Three high-ranking Egyptian military officials have visited the Sudanese prime minister to help resolve the current crisis in Sudan, sources have told Al-Araby Al-Jadeed news site.
Abdalla Hamdok was removed from power in the 25 October military coup and has been held under house arrest in the capital Khartoum.
At least 20 anti-coup protesters have been killed and other government officials detained.
After leading the coup, the head of the Sudanese army General Abdel Fattah Al-Burhan appointed a new Sovereign Council and reappointed himself as its head.

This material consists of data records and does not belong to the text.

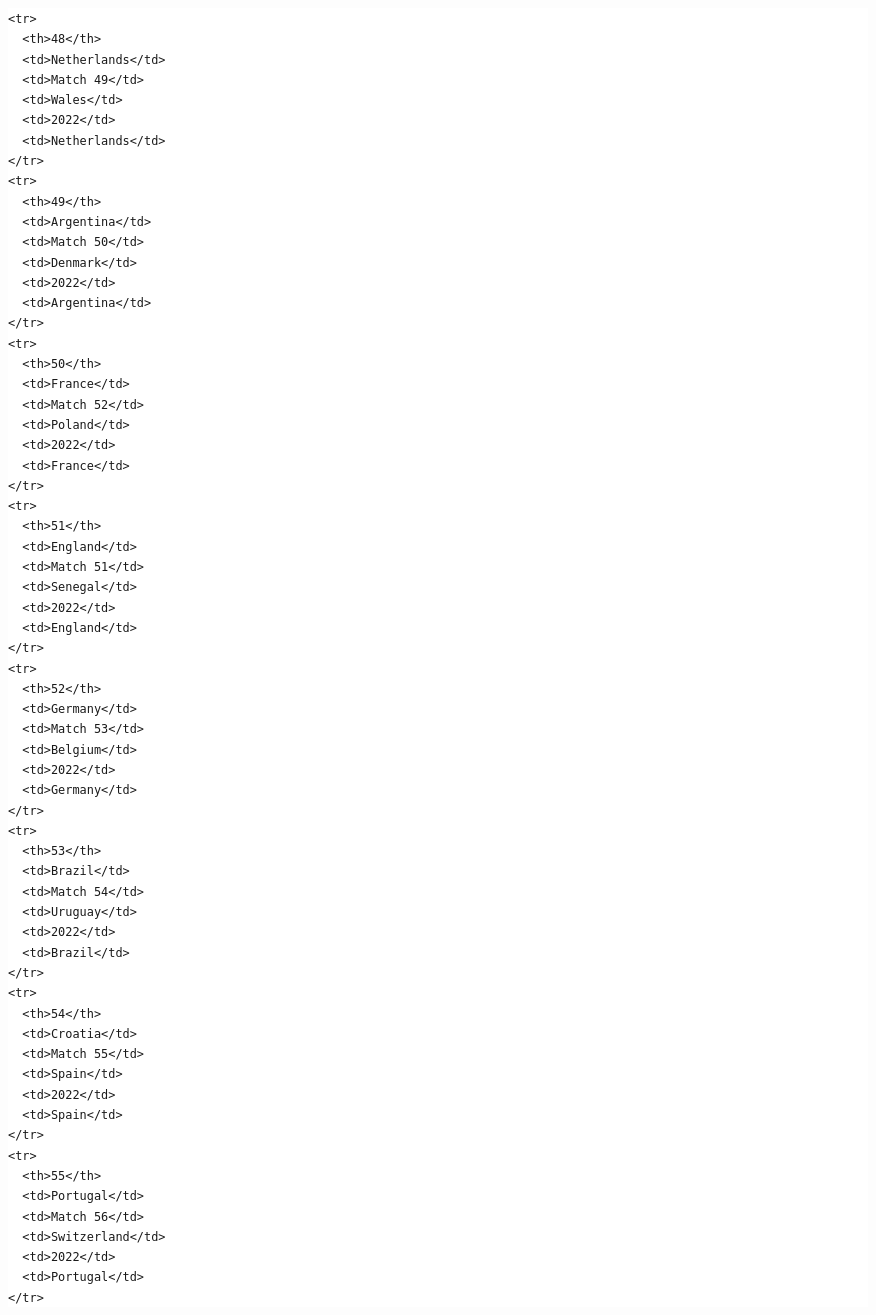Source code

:     <tr>
      <th>48</th>
      <td>Netherlands</td>
      <td>Match 49</td>
      <td>Wales</td>
      <td>2022</td>
      <td>Netherlands</td>
    </tr>
    <tr>
      <th>49</th>
      <td>Argentina</td>
      <td>Match 50</td>
      <td>Denmark</td>
      <td>2022</td>
      <td>Argentina</td>
    </tr>
    <tr>
      <th>50</th>
      <td>France</td>
      <td>Match 52</td>
      <td>Poland</td>
      <td>2022</td>
      <td>France</td>
    </tr>
    <tr>
      <th>51</th>
      <td>England</td>
      <td>Match 51</td>
      <td>Senegal</td>
      <td>2022</td>
      <td>England</td>
    </tr>
    <tr>
      <th>52</th>
      <td>Germany</td>
      <td>Match 53</td>
      <td>Belgium</td>
      <td>2022</td>
      <td>Germany</td>
    </tr>
    <tr>
      <th>53</th>
      <td>Brazil</td>
      <td>Match 54</td>
      <td>Uruguay</td>
      <td>2022</td>
      <td>Brazil</td>
    </tr>
    <tr>
      <th>54</th>
      <td>Croatia</td>
      <td>Match 55</td>
      <td>Spain</td>
      <td>2022</td>
      <td>Spain</td>
    </tr>
    <tr>
      <th>55</th>
      <td>Portugal</td>
      <td>Match 56</td>
      <td>Switzerland</td>
      <td>2022</td>
      <td>Portugal</td>
    </tr>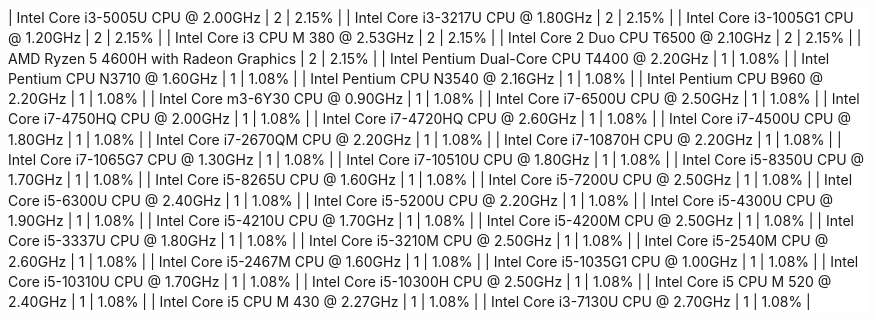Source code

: | Intel Core i3-5005U CPU @ 2.00GHz             | 2         | 2.15%   |
| Intel Core i3-3217U CPU @ 1.80GHz             | 2         | 2.15%   |
| Intel Core i3-1005G1 CPU @ 1.20GHz            | 2         | 2.15%   |
| Intel Core i3 CPU M 380 @ 2.53GHz             | 2         | 2.15%   |
| Intel Core 2 Duo CPU T6500 @ 2.10GHz          | 2         | 2.15%   |
| AMD Ryzen 5 4600H with Radeon Graphics        | 2         | 2.15%   |
| Intel Pentium Dual-Core CPU T4400 @ 2.20GHz   | 1         | 1.08%   |
| Intel Pentium CPU N3710 @ 1.60GHz             | 1         | 1.08%   |
| Intel Pentium CPU N3540 @ 2.16GHz             | 1         | 1.08%   |
| Intel Pentium CPU B960 @ 2.20GHz              | 1         | 1.08%   |
| Intel Core m3-6Y30 CPU @ 0.90GHz              | 1         | 1.08%   |
| Intel Core i7-6500U CPU @ 2.50GHz             | 1         | 1.08%   |
| Intel Core i7-4750HQ CPU @ 2.00GHz            | 1         | 1.08%   |
| Intel Core i7-4720HQ CPU @ 2.60GHz            | 1         | 1.08%   |
| Intel Core i7-4500U CPU @ 1.80GHz             | 1         | 1.08%   |
| Intel Core i7-2670QM CPU @ 2.20GHz            | 1         | 1.08%   |
| Intel Core i7-10870H CPU @ 2.20GHz            | 1         | 1.08%   |
| Intel Core i7-1065G7 CPU @ 1.30GHz            | 1         | 1.08%   |
| Intel Core i7-10510U CPU @ 1.80GHz            | 1         | 1.08%   |
| Intel Core i5-8350U CPU @ 1.70GHz             | 1         | 1.08%   |
| Intel Core i5-8265U CPU @ 1.60GHz             | 1         | 1.08%   |
| Intel Core i5-7200U CPU @ 2.50GHz             | 1         | 1.08%   |
| Intel Core i5-6300U CPU @ 2.40GHz             | 1         | 1.08%   |
| Intel Core i5-5200U CPU @ 2.20GHz             | 1         | 1.08%   |
| Intel Core i5-4300U CPU @ 1.90GHz             | 1         | 1.08%   |
| Intel Core i5-4210U CPU @ 1.70GHz             | 1         | 1.08%   |
| Intel Core i5-4200M CPU @ 2.50GHz             | 1         | 1.08%   |
| Intel Core i5-3337U CPU @ 1.80GHz             | 1         | 1.08%   |
| Intel Core i5-3210M CPU @ 2.50GHz             | 1         | 1.08%   |
| Intel Core i5-2540M CPU @ 2.60GHz             | 1         | 1.08%   |
| Intel Core i5-2467M CPU @ 1.60GHz             | 1         | 1.08%   |
| Intel Core i5-1035G1 CPU @ 1.00GHz            | 1         | 1.08%   |
| Intel Core i5-10310U CPU @ 1.70GHz            | 1         | 1.08%   |
| Intel Core i5-10300H CPU @ 2.50GHz            | 1         | 1.08%   |
| Intel Core i5 CPU M 520 @ 2.40GHz             | 1         | 1.08%   |
| Intel Core i5 CPU M 430 @ 2.27GHz             | 1         | 1.08%   |
| Intel Core i3-7130U CPU @ 2.70GHz             | 1         | 1.08%   |
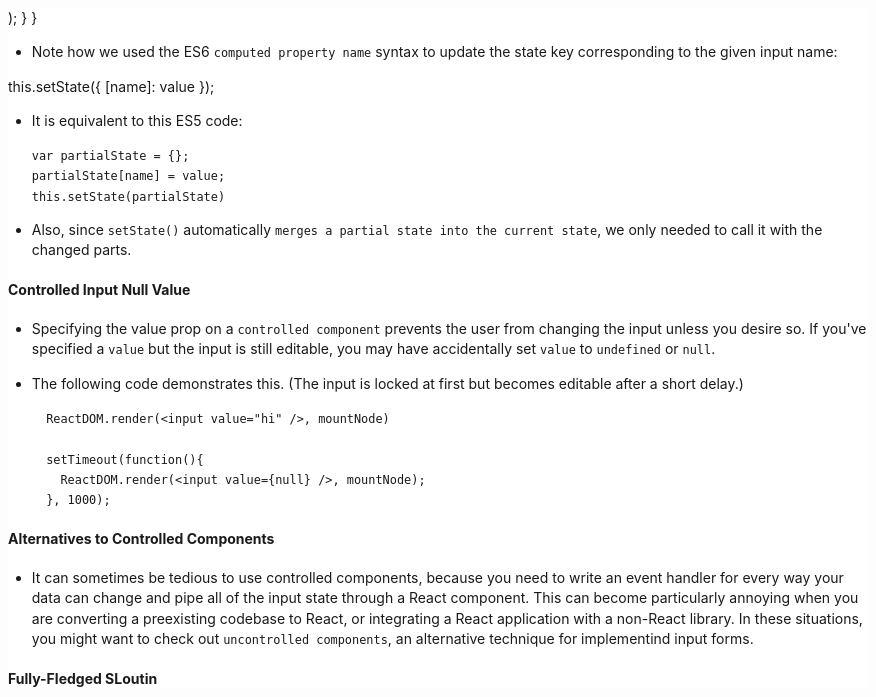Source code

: );
}
}

- Note how we used the ES6 `computed property name` syntax to update the state key corresponding to the given input name:

this.setState({
[name]: value
});

- It is equivalent to this ES5 code:

      var partialState = {};
      partialState[name] = value;
      this.setState(partialState)

- Also, since `setState()` automatically `merges a partial state into the current state`, we only needed to call it with the changed parts.

#### Controlled Input Null Value

- Specifying the value prop on a `controlled component` prevents the user from changing the input unless you desire so. If you've specified a `value` but the input is still editable, you may have accidentally set `value` to `undefined` or `null`.
- The following code demonstrates this. (The input is locked at first but becomes editable after a short delay.)

        ReactDOM.render(<input value="hi" />, mountNode)

        setTimeout(function(){
          ReactDOM.render(<input value={null} />, mountNode);
        }, 1000);

#### Alternatives to Controlled Components

- It can sometimes be tedious to use controlled components, because you need to write an event handler for every way your data can change and pipe all of the input state through a React component. This can become particularly annoying when you are converting a preexisting codebase to React, or integrating a React application with a non-React library. In these situations, you might want to check out `uncontrolled components`, an alternative technique for implementind input forms.

#### Fully-Fledged SLoutin
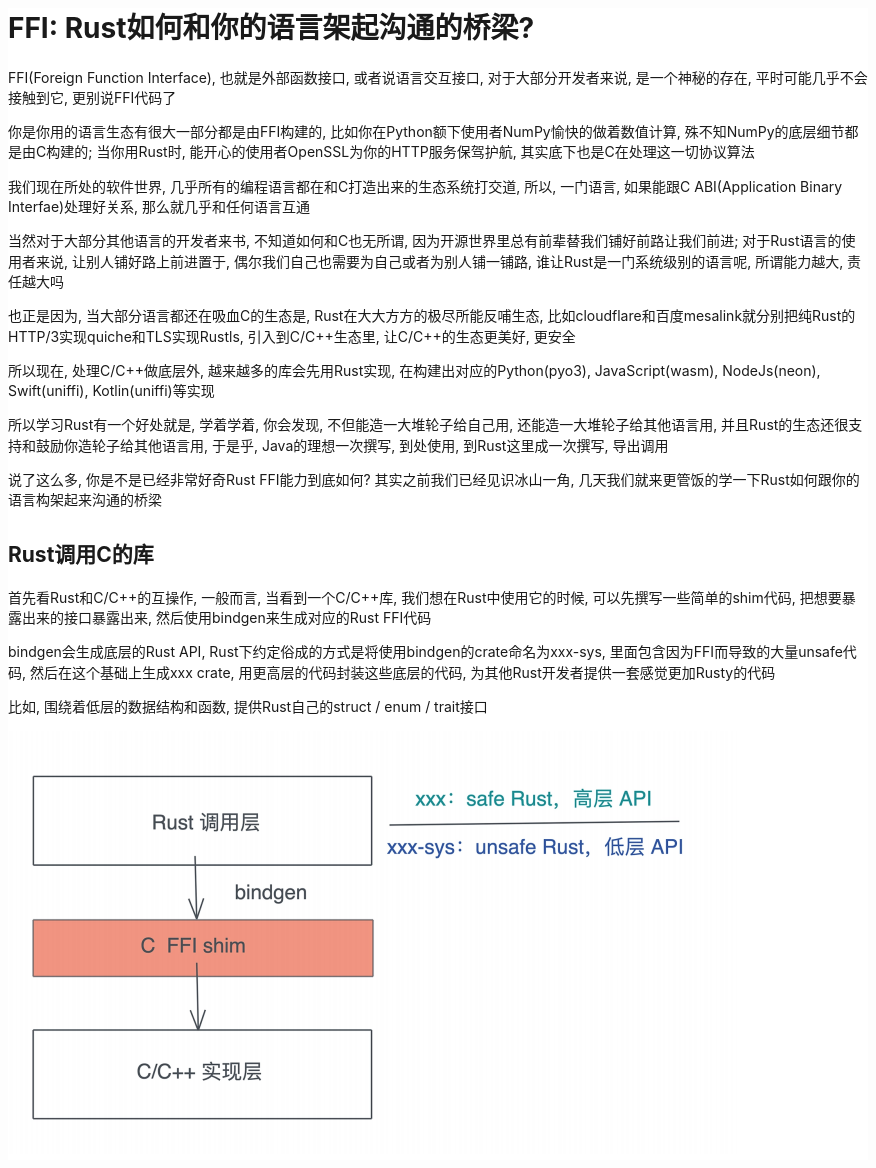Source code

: # FFI: Rust如何和你的语言架起沟通的桥梁?

FFI(Foreign Function Interface), 也就是外部函数接口, 或者说语言交互接口, 对于大部分开发者来说, 是一个神秘的存在, 平时可能几乎不会接触到它, 更别说FFI代码了

你是你用的语言生态有很大一部分都是由FFI构建的, 比如你在Python额下使用者NumPy愉快的做着数值计算, 殊不知NumPy的底层细节都是由C构建的; 当你用Rust时, 能开心的使用者OpenSSL为你的HTTP服务保驾护航, 其实底下也是C在处理这一切协议算法

我们现在所处的软件世界, 几乎所有的编程语言都在和C打造出来的生态系统打交道, 所以, 一门语言, 如果能跟C ABI(Application Binary Interfae)处理好关系, 那么就几乎和任何语言互通

当然对于大部分其他语言的开发者来书, 不知道如何和C也无所谓, 因为开源世界里总有前辈替我们铺好前路让我们前进; 对于Rust语言的使用者来说, 让别人铺好路上前进置于, 偶尔我们自己也需要为自己或者为别人铺一铺路, 谁让Rust是一门系统级别的语言呢, 所谓能力越大, 责任越大吗

也正是因为, 当大部分语言都还在吸血C的生态是, Rust在大大方方的极尽所能反哺生态, 比如cloudflare和百度mesalink就分别把纯Rust的HTTP/3实现quiche和TLS实现Rustls, 引入到C/C++生态里, 让C/C++的生态更美好, 更安全

所以现在, 处理C/C++做底层外, 越来越多的库会先用Rust实现, 在构建出对应的Python(pyo3), JavaScript(wasm), NodeJs(neon), Swift(uniffi), Kotlin(uniffi)等实现

所以学习Rust有一个好处就是, 学着学着, 你会发现, 不但能造一大堆轮子给自己用, 还能造一大堆轮子给其他语言用, 并且Rust的生态还很支持和鼓励你造轮子给其他语言用, 于是乎, Java的理想一次撰写, 到处使用, 到Rust这里成一次撰写, 导出调用

说了这么多, 你是不是已经非常好奇Rust FFI能力到底如何? 其实之前我们已经见识冰山一角, 几天我们就来更管饭的学一下Rust如何跟你的语言构架起来沟通的桥梁

## Rust调用C的库

首先看Rust和C/C++的互操作, 一般而言, 当看到一个C/C++库, 我们想在Rust中使用它的时候, 可以先撰写一些简单的shim代码, 把想要暴露出来的接口暴露出来, 然后使用bindgen来生成对应的Rust FFI代码

bindgen会生成底层的Rust API, Rust下约定俗成的方式是将使用bindgen的crate命名为xxx-sys, 里面包含因为FFI而导致的大量unsafe代码, 然后在这个基础上生成xxx crate, 用更高层的代码封装这些底层的代码, 为其他Rust开发者提供一套感觉更加Rusty的代码

比如, 围绕着低层的数据结构和函数, 提供Rust自己的struct / enum / trait接口

![image-20241218134931174](assets/image-20241218134931174.png)
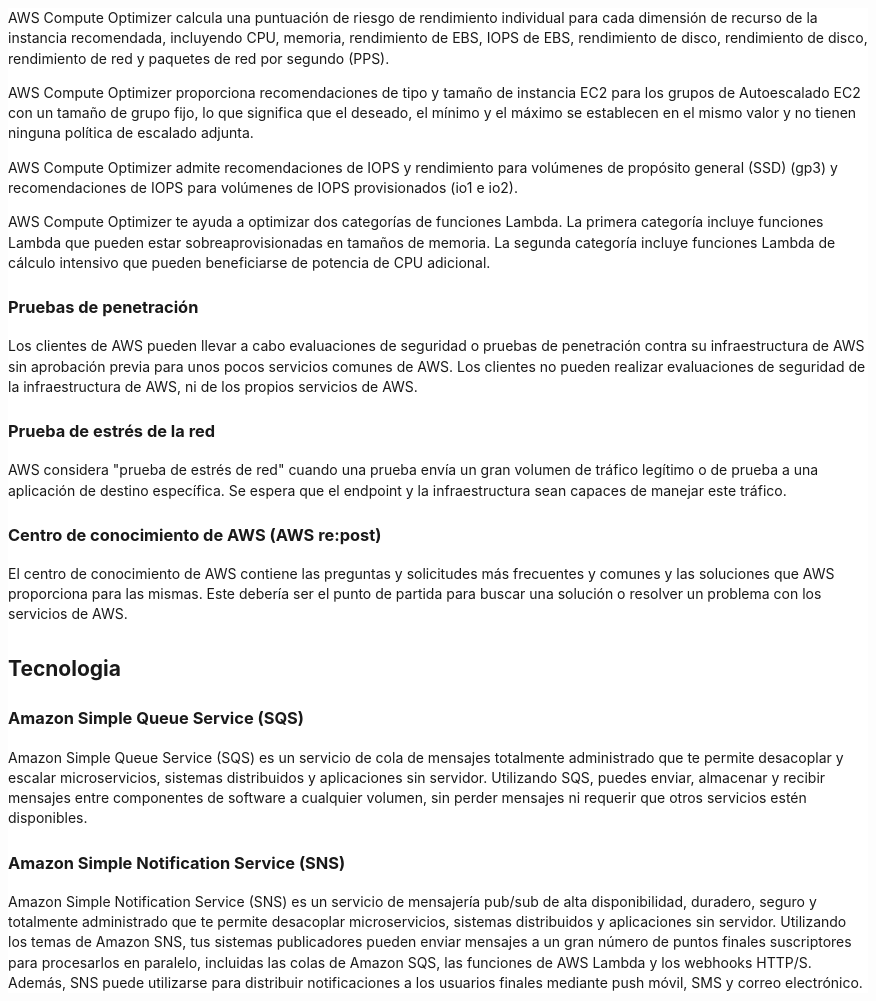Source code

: AWS Compute Optimizer calcula una puntuación de riesgo de rendimiento individual para cada dimensión de recurso de la instancia recomendada, incluyendo CPU, memoria, rendimiento de EBS, IOPS de EBS, rendimiento de disco, rendimiento de disco, rendimiento de red y paquetes de red por segundo (PPS).

AWS Compute Optimizer proporciona recomendaciones de tipo y tamaño de instancia EC2 para los grupos de Autoescalado EC2 con un tamaño de grupo fijo, lo que significa que el deseado, el mínimo y el máximo se establecen en el mismo valor y no tienen ninguna política de escalado adjunta.

AWS Compute Optimizer admite recomendaciones de IOPS y rendimiento para volúmenes de propósito general (SSD) (gp3) y recomendaciones de IOPS para volúmenes de IOPS provisionados (io1 e io2).

AWS Compute Optimizer te ayuda a optimizar dos categorías de funciones Lambda. La primera categoría incluye funciones Lambda que pueden estar sobreaprovisionadas en tamaños de memoria. La segunda categoría incluye funciones Lambda de cálculo intensivo que pueden beneficiarse de potencia de CPU adicional.

### Pruebas de penetración

Los clientes de AWS pueden llevar a cabo evaluaciones de seguridad o pruebas de penetración contra su infraestructura de AWS sin aprobación previa para unos pocos servicios comunes de AWS. Los clientes no pueden realizar evaluaciones de seguridad de la infraestructura de AWS, ni de los propios servicios de AWS.

### Prueba de estrés de la red

AWS considera "prueba de estrés de red" cuando una prueba envía un gran volumen de tráfico legítimo o de prueba a una aplicación de destino específica. Se espera que el endpoint y la infraestructura sean capaces de manejar este tráfico.

### Centro de conocimiento de AWS (AWS re:post)

El centro de conocimiento de AWS contiene las preguntas y solicitudes más frecuentes y comunes y las soluciones que AWS proporciona para las mismas. Este debería ser el punto de partida para buscar una solución o resolver un problema con los servicios de AWS.


## Tecnologia

### Amazon Simple Queue Service (SQS)

Amazon Simple Queue Service (SQS) es un servicio de cola de mensajes totalmente administrado que te permite desacoplar y escalar microservicios, sistemas distribuidos y aplicaciones sin servidor. Utilizando SQS, puedes enviar, almacenar y recibir mensajes entre componentes de software a cualquier volumen, sin perder mensajes ni requerir que otros servicios estén disponibles.

### Amazon Simple Notification Service (SNS)

Amazon Simple Notification Service (SNS) es un servicio de mensajería pub/sub de alta disponibilidad, duradero, seguro y totalmente administrado que te permite desacoplar microservicios, sistemas distribuidos y aplicaciones sin servidor. Utilizando los temas de Amazon SNS, tus sistemas publicadores pueden enviar mensajes a un gran número de puntos finales suscriptores para procesarlos en paralelo, incluidas las colas de Amazon SQS, las funciones de AWS Lambda y los webhooks HTTP/S. Además, SNS puede utilizarse para distribuir notificaciones a los usuarios finales mediante push móvil, SMS y correo electrónico.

The move sparked international condemnation with the United States, Britain and the European Union releasing a joint statement criticising Al-Burhan for undermining a power sharing agreement signed by pro-democracy leaders and Sudanese generals in 2019 after Omar Al-Bashir was toppled.
The US embassy in Khartoum has condemned the use of excessive force against protesters.
Egyptian officials have been in talks with high-ranking officials from the UAE and Saudi Arabia to try and prevent the tide of opinion turning against Al-Burhan.
READ: Protesters face tear gas and bullets to oppose Sudan coup
The three countries have told the US that if the general is overthrown, Sudan will become unstable.
The Egyptian delegation offered that Hamdok return as the head of government, but he has said he will not enter discussions until everyone who has been arrested has been released and that the people involved in the coup are brought to trial.
Saudi has said it is concerned about what will happen to Sudanese forces taking part in the military offensive in Yemen.
At the beginning of this month the Wall Street Journal revealed that Al-Burhan had a secret meeting with Egyptian President Abdel Fattah Al-Sisi the day before he suspended Khartoum's government.
Egypt's intelligence director Abbas Kamel also visited Sudan and told Al-Burhan that Hamdok must leave because he was seen as too close to Ethiopia, who Egypt is at loggerheads with over the Renaissance Dam.
The UAE and Saudi Arabia financially supported the 2013 military take-over of power in Egypt in 2013 which ousted the late Mohamed Morsi, the country's first democratically elected president.
On Saturday, hundreds of protesters chanted against military rule in Sudan, outside the Egypt embassy in London. They condemned Al-Sisi for backing the coup.